Die Rekultivierung des Ackerlands ist inzwischen abgeschlossen; die beteiligten Umweltplaner und die betroffenen Bauern nennen das Vorgehen im Nachgang beispielhaft. Die Biodiversität gibt aber noch zu tun: Für die naturnahe Landschaftspflege hat der Bahnbetrieb einen Ökofonds mit 2.5 Mio. Franken eingerichtet, der extern verwaltet wird. Vor drei Jahren boten die SBB zudem Botaniker und Zoologen auf, um den Zustand der jungen Ersatzstandorte zu erheben. Der Befund? Kleine Weiher drohen zu verlanden. Und bei den Böschungen sei auf eine abwechslungsreichere Pflege zu achten.2

Doch ein Gebiet überzeugt; die «Brunnmatte» bei Aarwangen ist «aus ökologischer Sicht ein nahezu idealer Standort geworden», urteilt nicht nur der SBB-Vertreter  (vgl. «Ein Mosaik aus Feuchtstandorten»). Auch Naturschutzvertreter loben den Zustand ebenso wie das Vorgehen bei der Wahl der Ersatzstandorte: Anstatt einzelne der Neubaustrecke entlang aufzureihen, hat man ihre Gesamtfläche weitgehend an einem gemeinsamen Standort konzentriert.

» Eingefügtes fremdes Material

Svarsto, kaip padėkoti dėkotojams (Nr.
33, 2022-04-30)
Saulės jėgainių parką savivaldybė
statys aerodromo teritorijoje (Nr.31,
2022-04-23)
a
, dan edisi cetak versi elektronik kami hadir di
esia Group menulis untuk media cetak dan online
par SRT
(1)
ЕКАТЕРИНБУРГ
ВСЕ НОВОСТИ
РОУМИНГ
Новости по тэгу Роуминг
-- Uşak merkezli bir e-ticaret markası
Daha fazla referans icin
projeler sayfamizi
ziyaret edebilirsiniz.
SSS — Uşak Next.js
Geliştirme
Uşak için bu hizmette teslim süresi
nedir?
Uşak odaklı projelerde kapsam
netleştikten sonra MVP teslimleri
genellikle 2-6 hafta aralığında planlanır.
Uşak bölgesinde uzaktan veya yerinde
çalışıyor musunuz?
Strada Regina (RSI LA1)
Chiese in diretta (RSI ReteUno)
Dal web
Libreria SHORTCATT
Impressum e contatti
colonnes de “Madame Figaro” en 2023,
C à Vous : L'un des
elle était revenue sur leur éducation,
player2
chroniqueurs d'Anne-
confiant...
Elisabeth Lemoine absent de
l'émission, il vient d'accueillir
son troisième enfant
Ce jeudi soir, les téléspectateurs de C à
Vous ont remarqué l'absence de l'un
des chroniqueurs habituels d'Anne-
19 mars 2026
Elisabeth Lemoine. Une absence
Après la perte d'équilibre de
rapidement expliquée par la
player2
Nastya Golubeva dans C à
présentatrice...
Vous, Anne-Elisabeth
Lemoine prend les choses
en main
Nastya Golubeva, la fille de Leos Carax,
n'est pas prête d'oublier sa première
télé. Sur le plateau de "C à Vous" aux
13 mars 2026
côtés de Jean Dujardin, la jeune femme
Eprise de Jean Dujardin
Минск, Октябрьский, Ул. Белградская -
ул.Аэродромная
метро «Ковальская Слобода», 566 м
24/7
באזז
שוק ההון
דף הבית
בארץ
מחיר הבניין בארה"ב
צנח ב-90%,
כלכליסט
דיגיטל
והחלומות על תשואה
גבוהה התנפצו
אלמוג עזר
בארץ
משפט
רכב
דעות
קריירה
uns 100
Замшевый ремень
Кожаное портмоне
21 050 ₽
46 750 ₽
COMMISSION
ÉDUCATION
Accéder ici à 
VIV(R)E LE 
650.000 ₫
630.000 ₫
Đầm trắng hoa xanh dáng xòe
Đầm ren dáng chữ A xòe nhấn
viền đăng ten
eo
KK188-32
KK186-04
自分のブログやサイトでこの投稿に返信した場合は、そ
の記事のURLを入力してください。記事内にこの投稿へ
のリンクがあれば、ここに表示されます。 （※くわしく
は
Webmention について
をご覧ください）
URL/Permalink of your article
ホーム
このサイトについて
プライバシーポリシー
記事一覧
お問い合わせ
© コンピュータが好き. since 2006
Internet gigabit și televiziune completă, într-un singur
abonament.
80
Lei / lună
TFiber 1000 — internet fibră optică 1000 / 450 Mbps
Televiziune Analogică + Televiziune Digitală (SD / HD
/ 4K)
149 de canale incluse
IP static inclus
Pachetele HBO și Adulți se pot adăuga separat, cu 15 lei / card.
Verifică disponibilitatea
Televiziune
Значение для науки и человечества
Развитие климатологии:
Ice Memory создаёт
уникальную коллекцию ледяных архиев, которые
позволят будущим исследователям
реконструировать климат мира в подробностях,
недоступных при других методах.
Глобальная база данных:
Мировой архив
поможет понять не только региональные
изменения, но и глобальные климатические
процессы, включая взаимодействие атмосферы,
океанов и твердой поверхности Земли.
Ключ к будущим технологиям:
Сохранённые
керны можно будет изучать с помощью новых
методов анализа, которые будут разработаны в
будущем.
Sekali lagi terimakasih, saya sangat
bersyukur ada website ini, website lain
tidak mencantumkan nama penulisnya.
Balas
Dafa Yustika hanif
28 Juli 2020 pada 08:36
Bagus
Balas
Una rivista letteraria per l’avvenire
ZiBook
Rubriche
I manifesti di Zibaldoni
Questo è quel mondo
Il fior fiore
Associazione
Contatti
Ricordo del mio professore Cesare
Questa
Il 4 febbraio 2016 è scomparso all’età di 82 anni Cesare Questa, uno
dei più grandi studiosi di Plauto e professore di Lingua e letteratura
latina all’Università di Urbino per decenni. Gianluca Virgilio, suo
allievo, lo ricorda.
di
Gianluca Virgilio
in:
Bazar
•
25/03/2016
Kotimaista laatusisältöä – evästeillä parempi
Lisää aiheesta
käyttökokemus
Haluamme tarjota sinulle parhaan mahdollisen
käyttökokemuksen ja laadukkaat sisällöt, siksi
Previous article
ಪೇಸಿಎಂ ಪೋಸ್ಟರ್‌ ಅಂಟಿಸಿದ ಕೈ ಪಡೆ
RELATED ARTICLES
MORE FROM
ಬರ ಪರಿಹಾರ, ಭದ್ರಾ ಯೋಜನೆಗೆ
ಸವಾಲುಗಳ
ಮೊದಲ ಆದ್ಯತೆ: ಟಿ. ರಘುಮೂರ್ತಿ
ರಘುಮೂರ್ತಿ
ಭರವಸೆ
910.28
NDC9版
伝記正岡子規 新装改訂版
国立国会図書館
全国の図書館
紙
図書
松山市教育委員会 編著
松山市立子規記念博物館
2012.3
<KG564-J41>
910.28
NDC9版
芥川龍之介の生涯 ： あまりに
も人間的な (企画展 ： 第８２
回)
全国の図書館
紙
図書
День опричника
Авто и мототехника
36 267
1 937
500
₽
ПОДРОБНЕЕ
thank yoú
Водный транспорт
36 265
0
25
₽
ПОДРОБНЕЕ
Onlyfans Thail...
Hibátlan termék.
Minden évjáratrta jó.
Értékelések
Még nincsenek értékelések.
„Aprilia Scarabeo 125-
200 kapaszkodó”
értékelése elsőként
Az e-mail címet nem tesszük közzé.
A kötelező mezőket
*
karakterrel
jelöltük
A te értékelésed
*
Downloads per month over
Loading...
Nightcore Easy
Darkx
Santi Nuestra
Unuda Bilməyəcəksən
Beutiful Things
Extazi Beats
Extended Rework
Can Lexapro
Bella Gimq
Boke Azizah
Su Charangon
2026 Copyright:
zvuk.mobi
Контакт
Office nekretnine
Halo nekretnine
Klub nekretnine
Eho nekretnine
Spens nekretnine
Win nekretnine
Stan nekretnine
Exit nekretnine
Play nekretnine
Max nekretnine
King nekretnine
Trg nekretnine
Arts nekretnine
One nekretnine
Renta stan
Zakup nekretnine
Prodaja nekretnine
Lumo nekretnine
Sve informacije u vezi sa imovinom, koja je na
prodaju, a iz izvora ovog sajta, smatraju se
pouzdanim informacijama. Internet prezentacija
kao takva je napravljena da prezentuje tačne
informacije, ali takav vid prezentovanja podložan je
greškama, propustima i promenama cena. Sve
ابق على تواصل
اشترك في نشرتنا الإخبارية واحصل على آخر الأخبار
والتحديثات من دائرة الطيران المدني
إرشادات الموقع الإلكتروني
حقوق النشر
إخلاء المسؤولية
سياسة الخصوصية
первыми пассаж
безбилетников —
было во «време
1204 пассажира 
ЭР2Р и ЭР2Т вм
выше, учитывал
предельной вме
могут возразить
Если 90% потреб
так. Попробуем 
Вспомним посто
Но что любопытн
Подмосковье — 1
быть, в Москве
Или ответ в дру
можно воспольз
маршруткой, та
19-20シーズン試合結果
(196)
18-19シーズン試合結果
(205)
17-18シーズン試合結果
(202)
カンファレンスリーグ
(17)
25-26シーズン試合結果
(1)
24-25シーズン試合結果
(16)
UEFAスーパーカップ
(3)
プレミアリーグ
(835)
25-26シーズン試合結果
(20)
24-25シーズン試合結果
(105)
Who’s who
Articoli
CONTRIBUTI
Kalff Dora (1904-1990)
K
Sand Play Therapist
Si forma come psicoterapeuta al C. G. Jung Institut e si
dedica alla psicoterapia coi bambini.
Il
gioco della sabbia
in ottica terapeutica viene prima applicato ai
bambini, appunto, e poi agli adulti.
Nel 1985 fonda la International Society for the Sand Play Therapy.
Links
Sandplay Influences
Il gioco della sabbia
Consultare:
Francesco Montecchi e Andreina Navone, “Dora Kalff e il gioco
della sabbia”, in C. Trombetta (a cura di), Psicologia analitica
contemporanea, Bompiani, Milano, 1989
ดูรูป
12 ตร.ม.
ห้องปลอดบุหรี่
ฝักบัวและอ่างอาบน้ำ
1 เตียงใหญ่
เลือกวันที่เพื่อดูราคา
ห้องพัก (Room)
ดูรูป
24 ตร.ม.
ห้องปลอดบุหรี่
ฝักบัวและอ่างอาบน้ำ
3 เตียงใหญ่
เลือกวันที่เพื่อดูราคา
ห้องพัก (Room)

Die ausführliche Version dieses Artikels ist erschienen in TEC21 39/2019 «Umweltverträglichkeit: Aus Grau mach Grün».

Umweltprüfung mit Nachholbedarf

In den 1980er-Jahren war die Schweiz internationale Vorreiterin bei der Einführung von Umweltvorschriften. Allmählich flaut der Regulierungseifer ab. Die OECD empfiehlt in ihrem Umweltprüfbericht 2017 jedoch, eine Strategische Umweltprüfung (SUP) einzuführen und so mit den EU-Staaten gleichzuziehen. Die übergeordnete Wirkungsbeurteilung soll die bestehende Umweltverträglichkeitsprüfung aber nicht ersetzen, sondern ergänzen respektive entlasten.

 

Da die SUP in einer früheren Projektierungsphase stattfindet, können grundsätzliche ökologische Bedenken, etwa zum Standort oder zur Linienführung einer geplanten Anlage, einfacher berücksichtigt werden. Bereits vor 15 Jahren empfahl eine Arbeitsgruppe der Bundesverwaltung eine solche Ergänzung. Ein weiterer Vorteil sei, dass sich geplante Eingriffe weiträumiger beurteilen lassen. Eine UVP darf dagegen nur analysieren, was innerhalb des definierten Projektperimeters passiert.

 

Eine strategische Ergänzung zur UVP ist auf natio­naler Ebene durchaus erwünscht. Allerdings will der Bundesrat dafür nicht das Umweltrecht ändern, sondern schlägt eine Revision des Raumplanungsgesetzes vor. Bis wann dies umgesetzt werden soll, hat das Bundesamt für Umwelt im letztjährigen Wissens-Bericht zur Strategischen Umweltprüfung allerdings nicht kommuniziert.

 

Genf schreibt als bisher einziger Kanton eine solche vor: Kommunale Richtpläne, Sondernutzungspläne etwa für neue Siedlungsareale oder Agglomerations­programme sind im Westschweizer Stadtkanton bereits frühzeitig auf ihre Umweltwirkung zu überprüfen. Auch hier betont man den Vorteil gegenüber einer projektspezifischen UVP: Mit der strategischen Beurteilung lassen sich unterschiedliche Varianten oder Standorte evaluieren respektive die kumulierenden Effekte einzelner Kleinprojekte frühzeitig erfassen.

 

Weitere Infos: Wirkungsbeurteilung Umwelt für Pläne und Programme Überblick und Situation in der Schweiz, Bafu 2018.

1 Verordnung zur Umweltverträglichkeitsprüfung mit Anhang der UVP-pflichtigen Anlagen.

2 Neubaustrecke Mattstetten-Rothrist, Erfolgskontrolle im Grünbereich 2006–2016, ARGE Mosimann + Strebel, Sigmaplan, Aquatica; SBB Infrastruktur 2016.